Nhà xuất bản Trẻ
- Company type: Publisher
- Industry: Publishing
- Founded: 1986
- Headquarters: 161B Lý Chính Thắng; Ward 7; District 3; Ho Chi Minh City
- Website: www.nxbtre.com.vn/en/

= Tre Publishing House =

Vietnamese publishing company

Tre Publishing House (Nhà Xuất Bản Trẻ) is a book and magazine publisher in Vietnam.

==Publications==
A large part of books published by Tre Publishing House are those about generic life topics; however, it is their fiction books that the company is most well known for.

Tre Publishing House has published work by contemporary Vietnamese authors such as Nguyễn Nhật Ánh and Nguyễn Ngọc Tư. The company has published work by foreign authors to Vietnam including Mario Puzo (The Godfather), Paul Auster, Thomas Mann, J. K. Rowling (Harry Potter), etc.

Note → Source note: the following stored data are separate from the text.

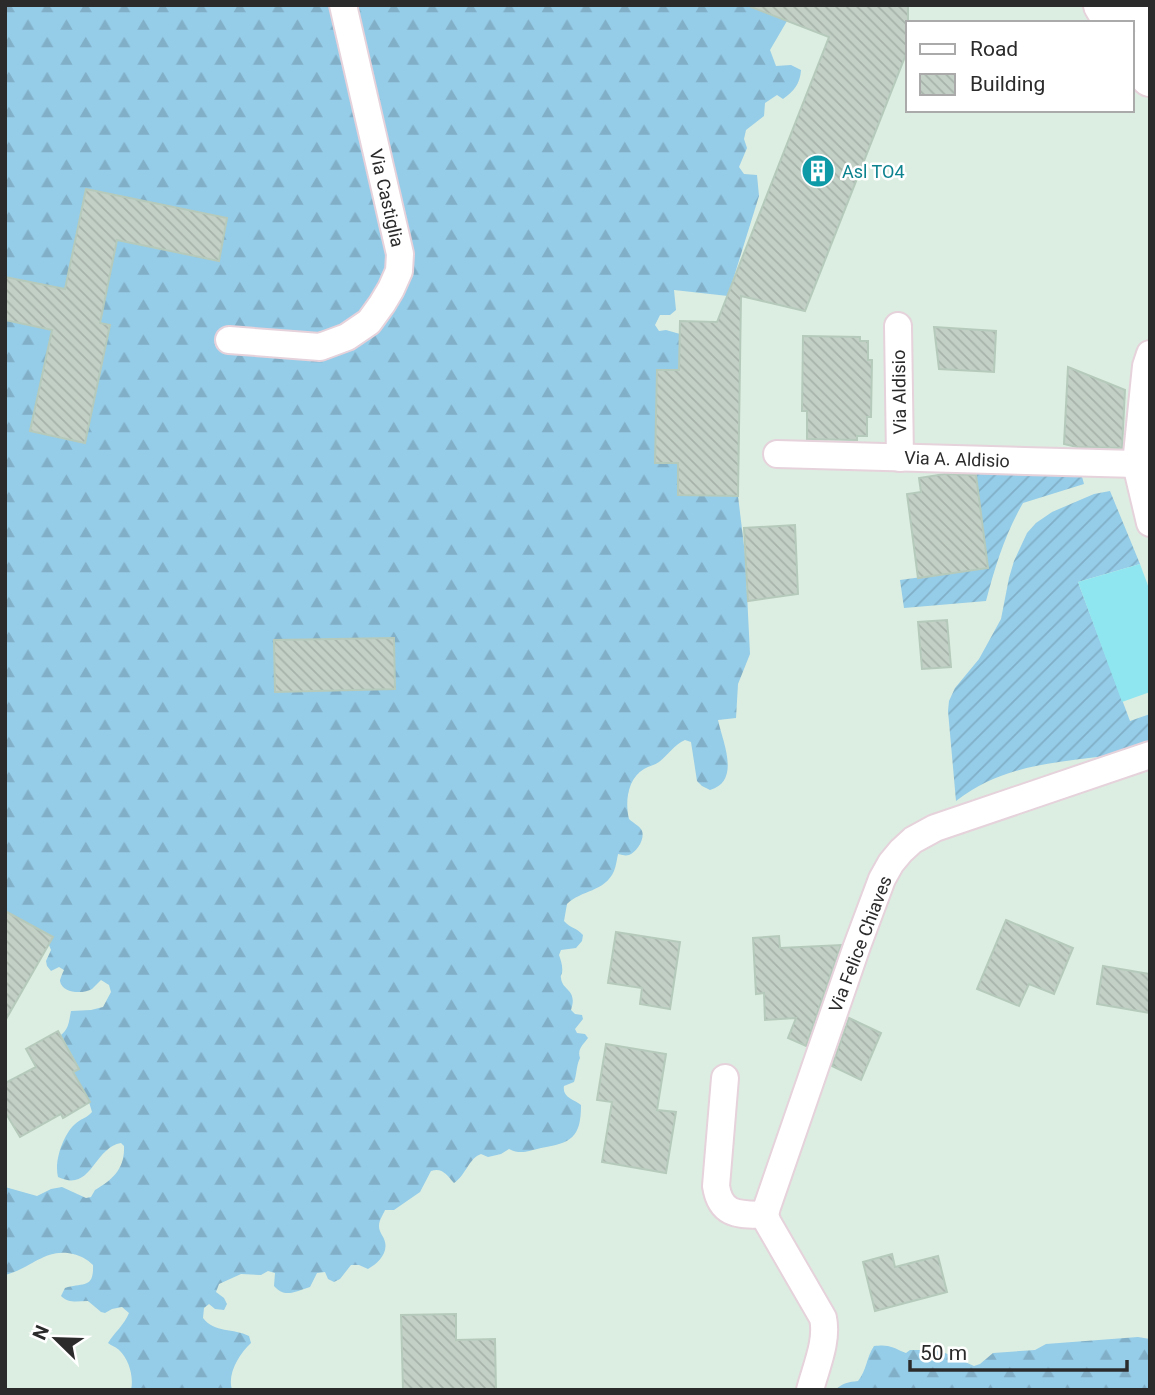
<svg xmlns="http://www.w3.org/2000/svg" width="1155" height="1395" viewBox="0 0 1155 1395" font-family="Roboto,sans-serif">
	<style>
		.forest { fill: url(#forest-firs) }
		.garden { fill: url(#garden-furrows) }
		.pitch { fill: #90e6f0 }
		.building { fill: url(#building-back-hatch); stroke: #b6cabc; stroke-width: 2 }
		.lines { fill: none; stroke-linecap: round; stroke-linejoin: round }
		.street-casing { stroke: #e5d2db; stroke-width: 30 }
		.secondary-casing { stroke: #e5d2db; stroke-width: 42 }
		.street { stroke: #fff; stroke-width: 26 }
		.secondary { stroke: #fff; stroke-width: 38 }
		.labels { text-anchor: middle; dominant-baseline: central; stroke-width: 5; stroke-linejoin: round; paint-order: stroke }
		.culture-label { font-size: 18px; fill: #0d838f; stroke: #fff; text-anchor: start }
		.street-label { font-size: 18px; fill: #2b2b2b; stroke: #fff }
	</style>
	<defs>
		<pattern id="forest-firs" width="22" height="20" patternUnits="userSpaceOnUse" patternTransform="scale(1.75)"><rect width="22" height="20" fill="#95cce8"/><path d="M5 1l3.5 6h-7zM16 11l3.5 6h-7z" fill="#81afc7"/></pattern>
		<pattern id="garden-furrows" width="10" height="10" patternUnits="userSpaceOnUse" patternTransform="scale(1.75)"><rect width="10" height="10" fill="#95cce8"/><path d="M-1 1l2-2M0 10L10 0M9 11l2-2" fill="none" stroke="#81afc7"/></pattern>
		<pattern id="building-back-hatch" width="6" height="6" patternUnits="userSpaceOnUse" patternTransform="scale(1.75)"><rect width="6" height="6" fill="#c2d0c6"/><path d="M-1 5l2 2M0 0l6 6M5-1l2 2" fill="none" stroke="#a7b3aa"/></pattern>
	</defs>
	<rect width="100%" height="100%" fill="#dceee1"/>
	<g class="forest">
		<path d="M5,5H793L787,21L770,50L776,66L791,65L801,70C800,84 794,91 783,99L777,95L765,103L764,116L746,130L744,139L747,148L739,167L744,174L757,175L759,196L728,296L674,290L676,310L670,315H660L655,325L659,331L666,330L680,334L679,370L657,371L655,462L678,463V495L738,496L745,554L750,654L738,684L736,718L718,720C723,743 741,781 710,790L702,786L697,781L691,742L685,740C674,745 668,755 659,762C655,765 649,766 644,769C627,779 625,803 629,819C633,823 640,826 642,831C645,839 637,852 629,855C625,856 623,855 618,854C617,859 616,866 614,871C605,892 581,890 567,904L564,921C570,928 577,928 583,935L582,941L576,948L561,950L559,955C561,961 563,966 562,973C562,974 560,976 561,978C562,991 578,989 571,1010L575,1014L582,1015L583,1019L575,1029L577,1033L585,1034L588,1038C583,1045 577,1049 580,1058C576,1066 577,1074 574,1082L564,1086C562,1097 573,1099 581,1105C581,1138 571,1143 541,1148C528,1151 521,1155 509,1149L501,1154L488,1157L481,1154C469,1158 466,1175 454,1183C447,1175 442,1167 431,1171L420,1192L394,1210H385C383,1215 379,1220 379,1226C379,1233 384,1236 385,1242C388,1254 377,1264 368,1269L359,1265H351L340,1279L334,1282L328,1279L325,1272L317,1273L310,1287C296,1291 285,1299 274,1286L275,1273L268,1271L261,1275L241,1274L219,1284L216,1292L224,1298L227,1304L224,1310L215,1309L209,1304L204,1308L203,1318C214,1333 234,1328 249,1336L251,1343C239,1354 227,1374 232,1390H131C134,1377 129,1359 119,1350C119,1349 109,1344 108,1343C115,1332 124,1325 129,1313L122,1307L112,1309L105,1313L101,1312L88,1301C78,1301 69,1304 61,1296L65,1288C82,1282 94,1290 93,1265C87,1259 81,1256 73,1254C46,1247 30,1269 5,1275V1187L37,1196L51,1189L62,1187L86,1198L91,1197L95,1190C112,1180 125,1169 124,1146L121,1143C93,1148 92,1193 58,1177C54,1161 63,1136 74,1125C80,1119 87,1118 92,1112L89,1102L73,1072L79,1068L61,1035C69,1029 69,1021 71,1011L91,1010L103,1007L111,992L109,985L101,980C98,983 95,986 92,989C84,994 62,994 60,981C60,979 63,972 64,970L59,967L51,971L47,966L46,961L51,950L49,945L52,937L5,911Z"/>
		<path d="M1138,1337L1150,1339V1390H835C843,1383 848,1382 858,1381C867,1370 866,1358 874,1346C889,1344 892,1347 906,1353L910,1350H933L943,1352L974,1366L980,1364L993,1353L1035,1350L1046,1344Z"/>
	</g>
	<g class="garden">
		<path d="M975,470L1081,473L1084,484L1023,503C1005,534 995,567 986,601L904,608L900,580L988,568Z"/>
		<path d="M1110,491L1140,564L1078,582L1130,721L1150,714V747C1137,749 1125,753 1112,755C1055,763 1004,764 956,801L948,711L949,701L955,688L979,659L1001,619L1009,578L1014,561L1027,533L1036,523L1052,512L1094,494Z"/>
	</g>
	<polygon class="pitch" points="1140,564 1150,591 1150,692 1122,702 1078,582"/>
	<g class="building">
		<polygon points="752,5 908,5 908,49 805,311 741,296 738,496 678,495 678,463 655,463 657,370 679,370 680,321 717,322 829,37 751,7"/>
		<polygon points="86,189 227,218 219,261 117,240 100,323 110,325 85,443 30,431 52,330 5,320 5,277 65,289"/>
		<polygon points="934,327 996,331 994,372 939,369"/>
		<polygon points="803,336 860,337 860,341 868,341 868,360 872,360 871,417 867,417 867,436 857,436 857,440 807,439 807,411 802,411"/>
		<polygon points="1068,367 1125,390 1122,448 1077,447 1064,444"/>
		<polygon points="945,474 976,475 988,568 918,578 907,494 921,492 919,478"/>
		<polygon points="795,525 798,594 748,601 744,528"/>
		<polygon points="947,620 951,667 922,669 918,622"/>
		<polygon points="394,638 395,689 275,692 274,640"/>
		<polygon points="5,911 53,937 5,1021"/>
		<polygon points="1006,920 1073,948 1054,994 1029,984 1019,1006 977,989"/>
		<polygon points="616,932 680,942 670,1009 640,1004 642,988 608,983"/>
		<polygon points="779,936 780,948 841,945 806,1046 788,1038 796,1018 765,1020 764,993 756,994 753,938"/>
		<polygon points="1103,966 1150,974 1150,1013 1097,1004"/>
		<polygon points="849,1018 881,1033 861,1080 832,1066"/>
		<polygon points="58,1031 79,1069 73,1072 90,1102 63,1118 61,1114 20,1137 5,1112 5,1083 36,1067 26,1049"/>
		<polygon points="606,1044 666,1054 657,1110 676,1112 666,1173 602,1162 612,1102 597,1100"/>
		<polygon points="892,1254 895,1267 938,1256 947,1292 875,1311 863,1262"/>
		<polygon points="456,1314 456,1340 495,1339 496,1390 403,1390 401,1315"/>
	</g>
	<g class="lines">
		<defs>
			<g id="street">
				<polyline points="1135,5 1150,30"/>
				<polyline points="898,326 900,458"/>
				<polyline points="229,340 320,347 347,337 369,322 382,304 391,289 399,271 400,254 343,5"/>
				<polyline points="1150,354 1146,366 1136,464 1150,523"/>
				<polyline points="777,454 1136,464"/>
				<path d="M725,1078L716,1186C721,1217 740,1214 765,1215"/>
				<path d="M810,1390C816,1367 828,1341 823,1318L768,1223L765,1215L767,1207L857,946L882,879L891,863L901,851L913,840L935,828L1150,755"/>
			</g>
			<g id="secondary">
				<polyline points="1103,5 1114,23"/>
				<polyline points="1132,50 1150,77"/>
			</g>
		</defs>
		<use href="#street" class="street-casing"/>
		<use href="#secondary" class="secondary-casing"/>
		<use href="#street" class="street"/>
		<use href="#secondary" class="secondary"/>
	</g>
	<defs>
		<symbol id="building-disc" viewBox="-11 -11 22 22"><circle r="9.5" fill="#0f9aa8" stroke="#fff"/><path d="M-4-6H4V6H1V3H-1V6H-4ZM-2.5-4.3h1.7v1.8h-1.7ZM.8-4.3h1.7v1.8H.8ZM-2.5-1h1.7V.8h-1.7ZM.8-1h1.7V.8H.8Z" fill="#fff"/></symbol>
	</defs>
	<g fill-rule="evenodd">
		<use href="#building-disc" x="799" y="152" width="38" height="38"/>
	</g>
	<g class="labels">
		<g class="culture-label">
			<text x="842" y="171">Asl TO4</text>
		</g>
		<g class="street-label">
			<text transform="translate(387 198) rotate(77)">Via Castiglia</text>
			<text transform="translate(899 392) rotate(-91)">Via Aldisio</text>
			<text transform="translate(957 459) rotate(2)">Via A. Aldisio</text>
			<text transform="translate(860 944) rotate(-69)">Via Felice Chiaves</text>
		</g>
	</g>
	<rect width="1155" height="1395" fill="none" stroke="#2b2b2b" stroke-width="14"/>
	<rect x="906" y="21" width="228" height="91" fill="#ffffff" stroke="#aaaaaa" stroke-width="2"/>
	<rect x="920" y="44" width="35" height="10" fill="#ffffff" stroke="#aaaaaa" stroke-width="2"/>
	<text x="970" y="56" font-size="21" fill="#2b2b2b">Road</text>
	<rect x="920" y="74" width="35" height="21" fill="url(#building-back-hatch)" stroke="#aaaaaa" stroke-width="2"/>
	<text x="970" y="91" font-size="21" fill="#2b2b2b">Building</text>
	<g transform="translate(56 1339) rotate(293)" stroke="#ffffff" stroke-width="5" paint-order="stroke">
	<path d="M0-5L12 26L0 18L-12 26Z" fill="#2b2b2b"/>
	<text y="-10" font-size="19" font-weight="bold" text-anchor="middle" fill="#2b2b2b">N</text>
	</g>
	<path d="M910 1360v10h217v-10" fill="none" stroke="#2b2b2b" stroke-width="3.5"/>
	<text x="920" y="1360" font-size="21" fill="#2b2b2b" stroke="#ffffff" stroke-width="5" paint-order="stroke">50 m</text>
</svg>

- Vừa nhắm mắt vừa mở cửa sổ (2004)
- Cánh đồng bất tận (2005)
- Tôi là Bêtô (2007)
- Cho tôi xin một vé đi tuổi thơ (2008)
- Nữ thần báo tử (dịch phẩm, 2012)
- Nhóc Miko! (Manga, 2011)
- Skip Beat! (Manga, 2013)

Since the end of 2012, Tre Publishing House has distributed e-book versions of published publications through one of its member unit - YBOOK, (full name is Young E-Books Co., Ltd).